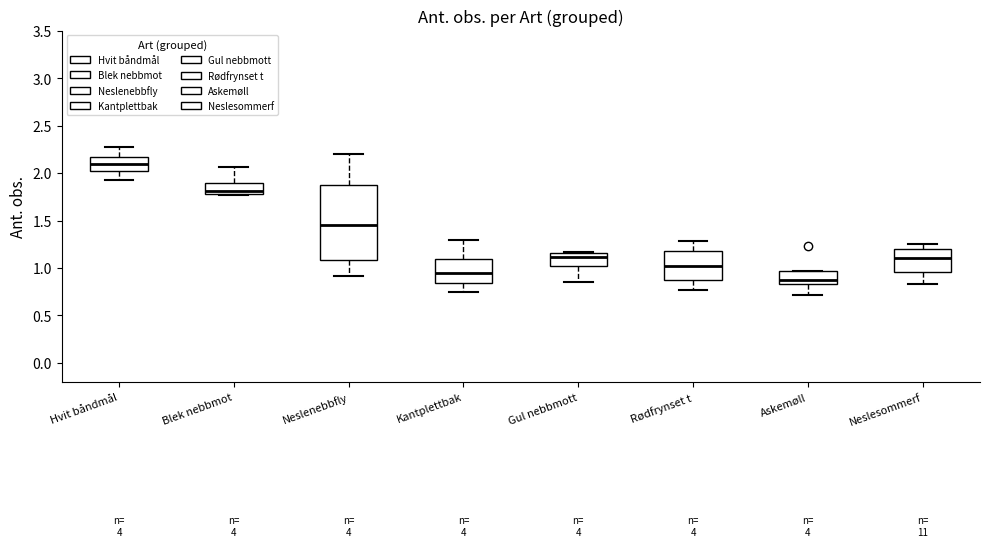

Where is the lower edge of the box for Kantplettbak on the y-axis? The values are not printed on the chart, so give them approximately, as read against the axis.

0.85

* * *

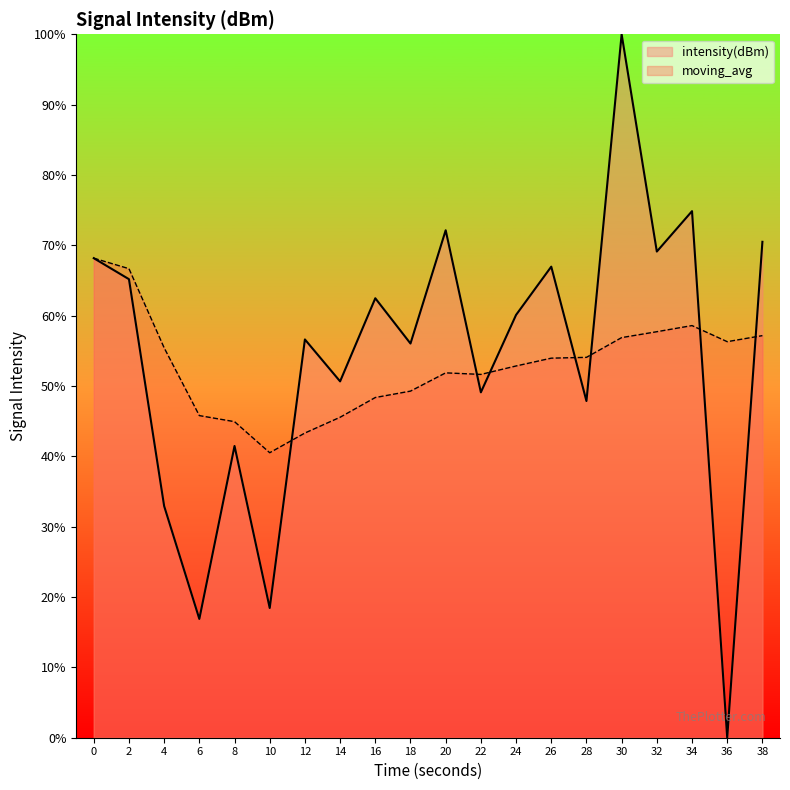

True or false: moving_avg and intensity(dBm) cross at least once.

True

==

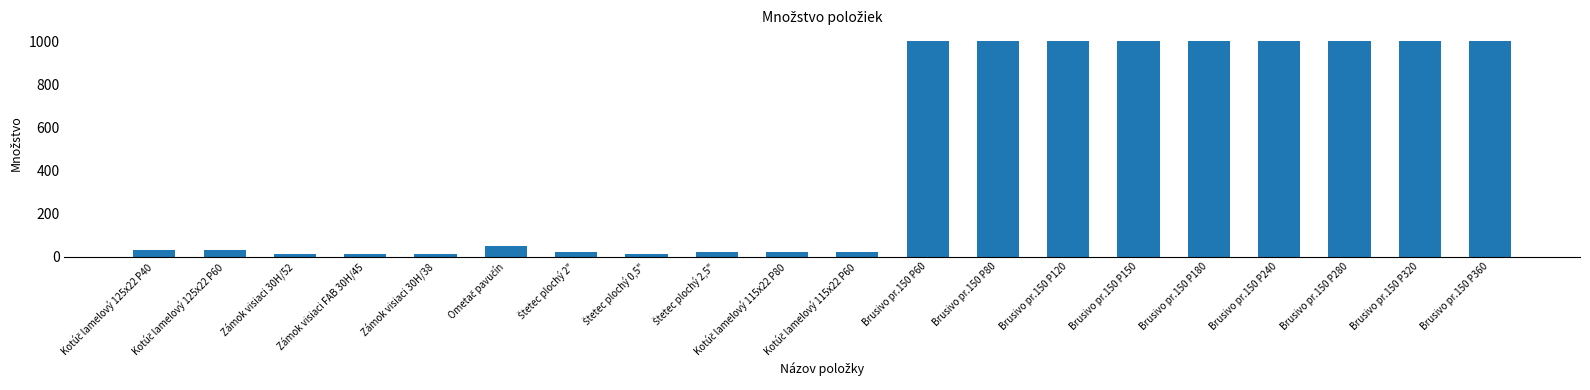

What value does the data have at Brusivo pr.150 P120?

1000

• PROBLEM TO WORK ON:
Count the lines in the items above that contain the string "True", treating uppercase and lowercase as different. Reply with the number alone.

• TASK ANSWER:
2